ZELF TOEPASSEN:
a) Schrijf uit het aangeleverde fragment alles van "Priesterroepingen centraal tijdens" tot en met "met kardinaal Eijk." over. Verander daarbij "zes keer" in "acht keer".
b) In welke kerk werd volgens het fragment over de gebedsdag voor priesterroepingen de eerste gebedsdag gehouden?

AANGELEVERD FRAGMENT:

Priesterroepingen centraal tijdens gebedsdag
De Diocesane Roepingenraad van het Aartsbisdom Utrecht organiseert tijdens het Jaar van de Eucharistie (t/m 22 november 2020) zes keer een ‘Gebedsdag voor priesterroepingen’. Daarmee wordt extra aandacht gevraagd voor de roeping tot het priesterschap. Kardinaal Eijk, mgr. Hoogenboom en mgr. Woorts zijn afwisselend hoofdcelebrant tijdens de vieringen. De eerste gebedsdag was op 4 januari in de Gerardus Majellakerk te Utrecht met kardinaal Eijk.

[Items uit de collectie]
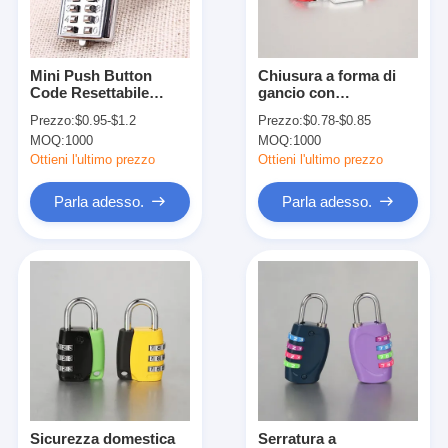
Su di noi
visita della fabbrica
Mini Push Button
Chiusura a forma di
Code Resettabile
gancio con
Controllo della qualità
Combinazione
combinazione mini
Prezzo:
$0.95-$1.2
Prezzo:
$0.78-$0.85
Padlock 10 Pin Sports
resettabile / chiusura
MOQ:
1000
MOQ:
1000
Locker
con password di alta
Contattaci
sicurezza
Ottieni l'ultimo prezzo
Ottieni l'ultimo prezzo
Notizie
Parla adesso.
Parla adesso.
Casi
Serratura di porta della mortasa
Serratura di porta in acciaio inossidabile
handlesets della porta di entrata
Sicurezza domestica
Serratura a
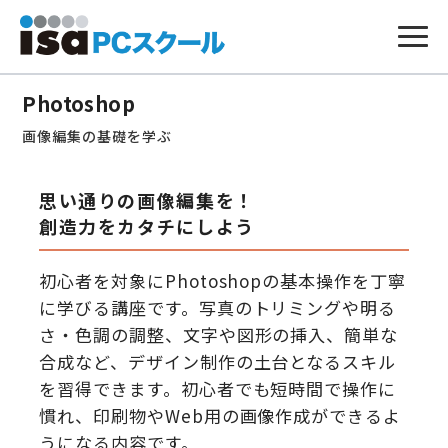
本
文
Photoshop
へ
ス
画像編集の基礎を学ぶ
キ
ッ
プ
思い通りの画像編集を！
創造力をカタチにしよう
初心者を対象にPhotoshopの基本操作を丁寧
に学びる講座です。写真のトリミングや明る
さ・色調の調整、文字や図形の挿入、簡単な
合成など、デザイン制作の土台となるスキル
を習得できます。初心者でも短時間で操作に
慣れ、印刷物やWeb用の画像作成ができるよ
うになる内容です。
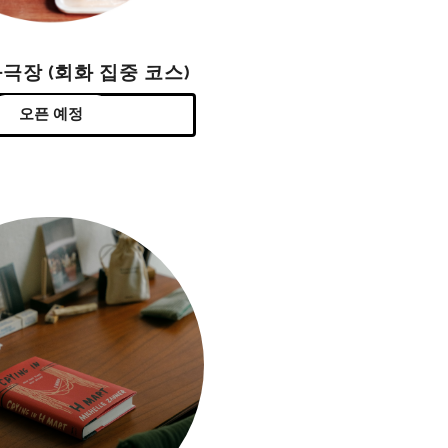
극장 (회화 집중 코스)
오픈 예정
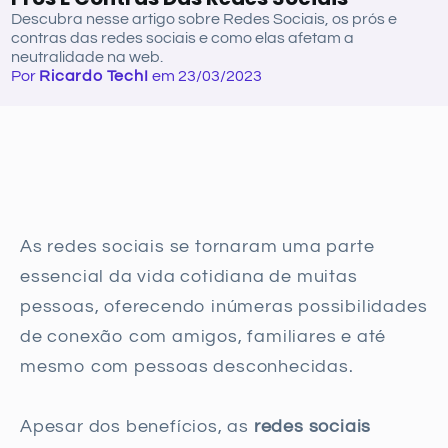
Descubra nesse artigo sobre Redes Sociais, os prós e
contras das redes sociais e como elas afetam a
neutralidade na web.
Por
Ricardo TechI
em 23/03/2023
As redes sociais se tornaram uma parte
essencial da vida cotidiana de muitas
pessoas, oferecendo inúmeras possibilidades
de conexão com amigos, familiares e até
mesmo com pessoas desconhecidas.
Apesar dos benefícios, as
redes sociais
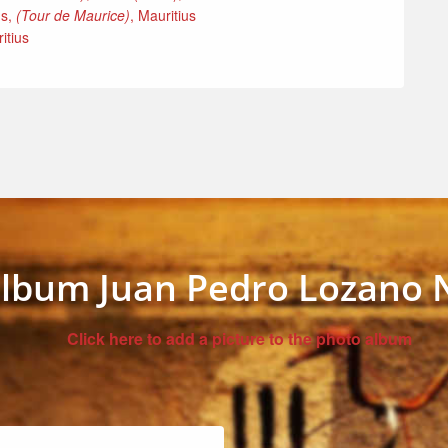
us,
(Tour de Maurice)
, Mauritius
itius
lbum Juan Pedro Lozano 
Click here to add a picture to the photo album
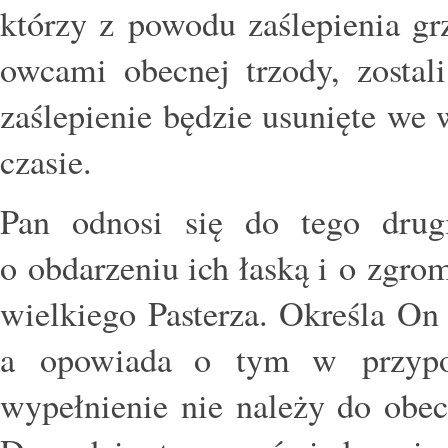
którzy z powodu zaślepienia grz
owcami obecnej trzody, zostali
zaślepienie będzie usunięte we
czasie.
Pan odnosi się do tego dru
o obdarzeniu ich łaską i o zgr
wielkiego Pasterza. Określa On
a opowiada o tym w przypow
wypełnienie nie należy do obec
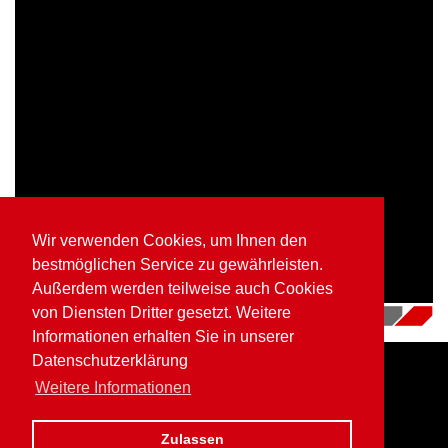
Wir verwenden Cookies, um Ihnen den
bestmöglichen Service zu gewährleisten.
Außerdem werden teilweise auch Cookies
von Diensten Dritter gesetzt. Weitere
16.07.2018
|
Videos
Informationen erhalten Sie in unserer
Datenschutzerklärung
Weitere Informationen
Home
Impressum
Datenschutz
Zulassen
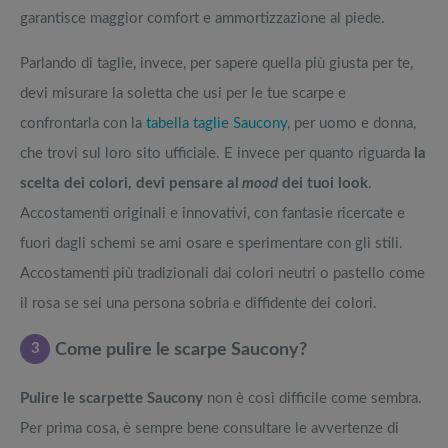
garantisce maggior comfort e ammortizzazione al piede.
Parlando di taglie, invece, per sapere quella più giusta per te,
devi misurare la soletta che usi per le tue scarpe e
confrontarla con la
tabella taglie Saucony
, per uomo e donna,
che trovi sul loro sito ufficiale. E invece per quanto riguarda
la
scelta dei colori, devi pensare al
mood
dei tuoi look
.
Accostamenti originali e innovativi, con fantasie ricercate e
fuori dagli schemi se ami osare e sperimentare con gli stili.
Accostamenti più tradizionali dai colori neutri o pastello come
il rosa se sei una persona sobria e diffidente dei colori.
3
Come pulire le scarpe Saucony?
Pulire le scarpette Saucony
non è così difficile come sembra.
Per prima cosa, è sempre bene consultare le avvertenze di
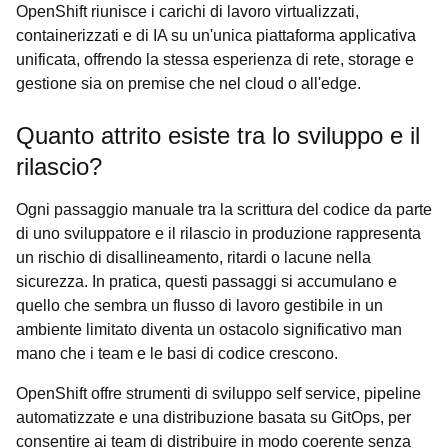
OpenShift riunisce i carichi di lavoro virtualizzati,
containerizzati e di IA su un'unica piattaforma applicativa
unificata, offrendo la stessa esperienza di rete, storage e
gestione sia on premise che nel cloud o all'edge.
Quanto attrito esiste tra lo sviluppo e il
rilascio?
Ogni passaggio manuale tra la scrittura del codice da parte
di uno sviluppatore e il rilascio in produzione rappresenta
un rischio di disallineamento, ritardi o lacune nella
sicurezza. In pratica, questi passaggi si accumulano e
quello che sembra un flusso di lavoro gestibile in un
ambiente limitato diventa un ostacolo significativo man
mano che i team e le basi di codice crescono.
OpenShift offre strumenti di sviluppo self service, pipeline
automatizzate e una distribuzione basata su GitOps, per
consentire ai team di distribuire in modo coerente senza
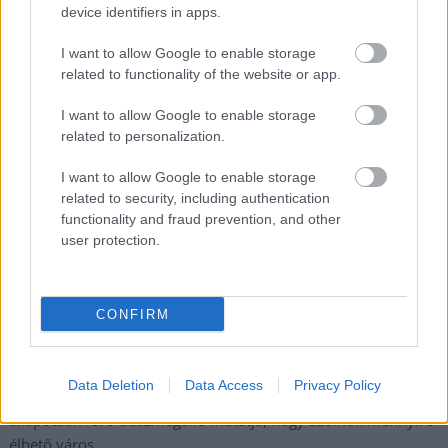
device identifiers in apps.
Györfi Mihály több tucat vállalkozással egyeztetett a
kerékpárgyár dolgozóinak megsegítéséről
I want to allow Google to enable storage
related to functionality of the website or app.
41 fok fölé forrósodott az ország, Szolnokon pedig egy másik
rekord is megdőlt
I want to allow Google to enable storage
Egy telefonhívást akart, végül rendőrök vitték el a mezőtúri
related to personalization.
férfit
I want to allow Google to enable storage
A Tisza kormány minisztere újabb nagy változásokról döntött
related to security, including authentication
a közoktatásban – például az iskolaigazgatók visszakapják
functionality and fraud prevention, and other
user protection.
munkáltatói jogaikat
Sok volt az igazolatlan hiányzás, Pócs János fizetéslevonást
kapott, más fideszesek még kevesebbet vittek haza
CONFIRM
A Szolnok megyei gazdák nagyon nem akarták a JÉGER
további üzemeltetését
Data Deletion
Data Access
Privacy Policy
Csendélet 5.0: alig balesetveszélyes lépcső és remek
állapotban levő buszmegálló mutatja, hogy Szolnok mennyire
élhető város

---

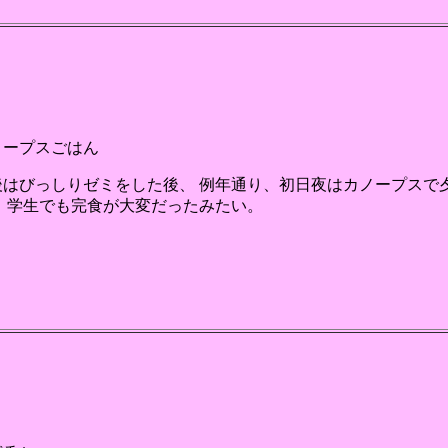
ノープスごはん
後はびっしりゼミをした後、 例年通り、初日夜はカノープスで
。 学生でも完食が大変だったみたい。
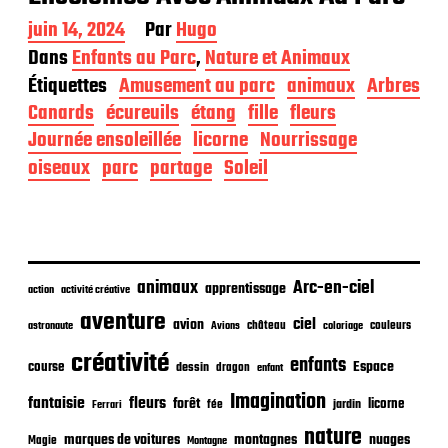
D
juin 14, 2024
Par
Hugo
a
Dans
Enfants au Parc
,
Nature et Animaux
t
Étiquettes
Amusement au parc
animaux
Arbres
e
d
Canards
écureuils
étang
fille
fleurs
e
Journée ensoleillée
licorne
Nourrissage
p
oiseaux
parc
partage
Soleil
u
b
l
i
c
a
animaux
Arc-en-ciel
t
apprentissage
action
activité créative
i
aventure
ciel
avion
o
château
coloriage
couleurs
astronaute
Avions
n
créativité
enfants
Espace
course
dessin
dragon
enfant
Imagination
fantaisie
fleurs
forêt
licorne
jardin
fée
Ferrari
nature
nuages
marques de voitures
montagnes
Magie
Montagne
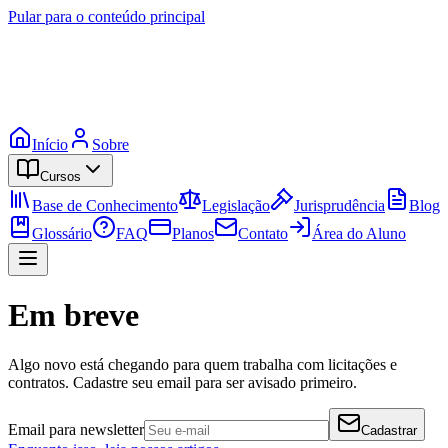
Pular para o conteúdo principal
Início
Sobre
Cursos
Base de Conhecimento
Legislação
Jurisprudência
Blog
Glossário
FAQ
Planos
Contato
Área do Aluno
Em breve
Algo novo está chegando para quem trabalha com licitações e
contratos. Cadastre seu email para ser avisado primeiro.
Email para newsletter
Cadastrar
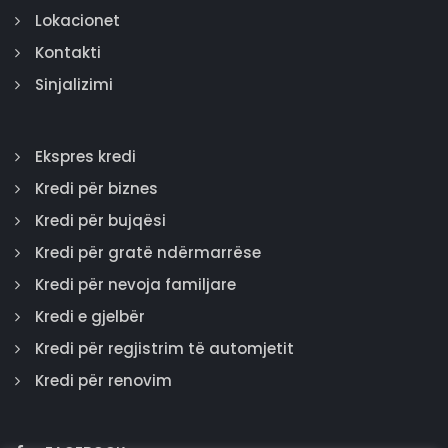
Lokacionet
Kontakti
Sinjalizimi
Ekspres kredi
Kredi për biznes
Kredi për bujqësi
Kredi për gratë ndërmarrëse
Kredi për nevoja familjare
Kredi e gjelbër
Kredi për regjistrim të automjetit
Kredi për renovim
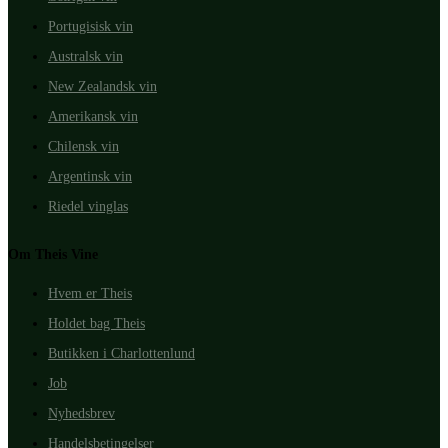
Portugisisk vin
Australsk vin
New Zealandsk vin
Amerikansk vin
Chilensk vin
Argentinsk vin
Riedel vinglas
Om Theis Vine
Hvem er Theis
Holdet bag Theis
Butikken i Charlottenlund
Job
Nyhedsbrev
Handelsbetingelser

ANTWOORDEN PER OPDRACHT:
a)
Priesterroepingen centraal tijdens gebedsdag
De Diocesane Roepingenraad van het Aartsbisdom Utrecht organiseert tijdens het Jaar van de Eucharistie (t/m 22 november 2020) acht keer een ‘Gebedsdag voor priesterroepingen’. Daarmee wordt extra aandacht gevraagd voor de roeping tot het priesterschap. Kardinaal Eijk, mgr. Hoogenboom en mgr. Woorts zijn afwisselend hoofdcelebrant tijdens de vieringen. De eerste gebedsdag was op 4 januari in de Gerardus Majellakerk te Utrecht met kardinaal Eijk.

b) In de Gerardus Majellakerk te Utrecht.